Task -
Copy every line of the items below word for word, keeping each line as it appears.

[Collected data]

:::::

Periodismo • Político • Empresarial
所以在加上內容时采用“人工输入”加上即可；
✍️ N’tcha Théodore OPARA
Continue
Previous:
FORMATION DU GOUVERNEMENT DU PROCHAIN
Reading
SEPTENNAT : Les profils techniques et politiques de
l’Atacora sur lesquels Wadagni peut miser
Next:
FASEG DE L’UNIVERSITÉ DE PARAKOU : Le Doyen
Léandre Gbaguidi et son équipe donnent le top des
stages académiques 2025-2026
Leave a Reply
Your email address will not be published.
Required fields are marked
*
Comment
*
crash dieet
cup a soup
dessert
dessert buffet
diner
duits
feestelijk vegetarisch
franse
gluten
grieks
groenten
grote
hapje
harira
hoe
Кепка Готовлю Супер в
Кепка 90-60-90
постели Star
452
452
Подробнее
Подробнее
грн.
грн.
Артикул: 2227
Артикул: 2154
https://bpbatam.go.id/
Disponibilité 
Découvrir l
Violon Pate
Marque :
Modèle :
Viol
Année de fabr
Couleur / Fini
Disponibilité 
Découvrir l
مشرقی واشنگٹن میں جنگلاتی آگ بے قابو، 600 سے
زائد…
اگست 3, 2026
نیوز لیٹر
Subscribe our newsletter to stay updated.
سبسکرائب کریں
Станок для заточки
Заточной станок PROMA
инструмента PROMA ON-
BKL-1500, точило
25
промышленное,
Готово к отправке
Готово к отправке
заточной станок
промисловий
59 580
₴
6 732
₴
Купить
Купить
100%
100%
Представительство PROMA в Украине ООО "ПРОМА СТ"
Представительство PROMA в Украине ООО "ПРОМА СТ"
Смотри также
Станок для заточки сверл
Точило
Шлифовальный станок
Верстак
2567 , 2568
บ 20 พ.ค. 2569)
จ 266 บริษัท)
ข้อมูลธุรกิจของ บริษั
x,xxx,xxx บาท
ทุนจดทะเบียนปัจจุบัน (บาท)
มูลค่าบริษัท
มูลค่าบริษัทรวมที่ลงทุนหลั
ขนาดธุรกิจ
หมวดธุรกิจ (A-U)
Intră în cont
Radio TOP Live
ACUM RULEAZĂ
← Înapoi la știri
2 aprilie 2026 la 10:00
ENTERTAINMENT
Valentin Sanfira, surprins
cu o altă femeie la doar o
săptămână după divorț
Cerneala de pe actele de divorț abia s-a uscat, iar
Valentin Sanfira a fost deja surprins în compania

:::::

Answer section -
Periodismo • Político • Empresarial
所以在加上內容时采用“人工输入”加上即可；
✍️ N’tcha Théodore OPARA
Continue
Previous:
FORMATION DU GOUVERNEMENT DU PROCHAIN
Reading
SEPTENNAT : Les profils techniques et politiques de
l’Atacora sur lesquels Wadagni peut miser
Next:
FASEG DE L’UNIVERSITÉ DE PARAKOU : Le Doyen
Léandre Gbaguidi et son équipe donnent le top des
stages académiques 2025-2026
Leave a Reply
Your email address will not be published.
Required fields are marked
*
Comment
*
crash dieet
cup a soup
dessert
dessert buffet
diner
duits
feestelijk vegetarisch
franse
gluten
grieks
groenten
grote
hapje
harira
hoe
Кепка Готовлю Супер в
Кепка 90-60-90
постели Star
452
452
Подробнее
Подробнее
грн.
грн.
Артикул: 2227
Артикул: 2154
https://bpbatam.go.id/
Disponibilité 
Découvrir l
Violon Pate
Marque :
Modèle :
Viol
Année de fabr
Couleur / Fini
Disponibilité 
Découvrir l
مشرقی واشنگٹن میں جنگلاتی آگ بے قابو، 600 سے
زائد…
اگست 3, 2026
نیوز لیٹر
Subscribe our newsletter to stay updated.
سبسکرائب کریں
Станок для заточки
Заточной станок PROMA
инструмента PROMA ON-
BKL-1500, точило
25
промышленное,
Готово к отправке
Готово к отправке
заточной станок
промисловий
59 580
₴
6 732
₴
Купить
Купить
100%
100%
Представительство PROMA в Украине ООО "ПРОМА СТ"
Представительство PROMA в Украине ООО "ПРОМА СТ"
Смотри также
Станок для заточки сверл
Точило
Шлифовальный станок
Верстак
2567 , 2568
บ 20 พ.ค. 2569)
จ 266 บริษัท)
ข้อมูลธุรกิจของ บริษั
x,xxx,xxx บาท
ทุนจดทะเบียนปัจจุบัน (บาท)
มูลค่าบริษัท
มูลค่าบริษัทรวมที่ลงทุนหลั
ขนาดธุรกิจ
หมวดธุรกิจ (A-U)
Intră în cont
Radio TOP Live
ACUM RULEAZĂ
← Înapoi la știri
2 aprilie 2026 la 10:00
ENTERTAINMENT
Valentin Sanfira, surprins
cu o altă femeie la doar o
săptămână după divorț
Cerneala de pe actele de divorț abia s-a uscat, iar
Valentin Sanfira a fost deja surprins în compania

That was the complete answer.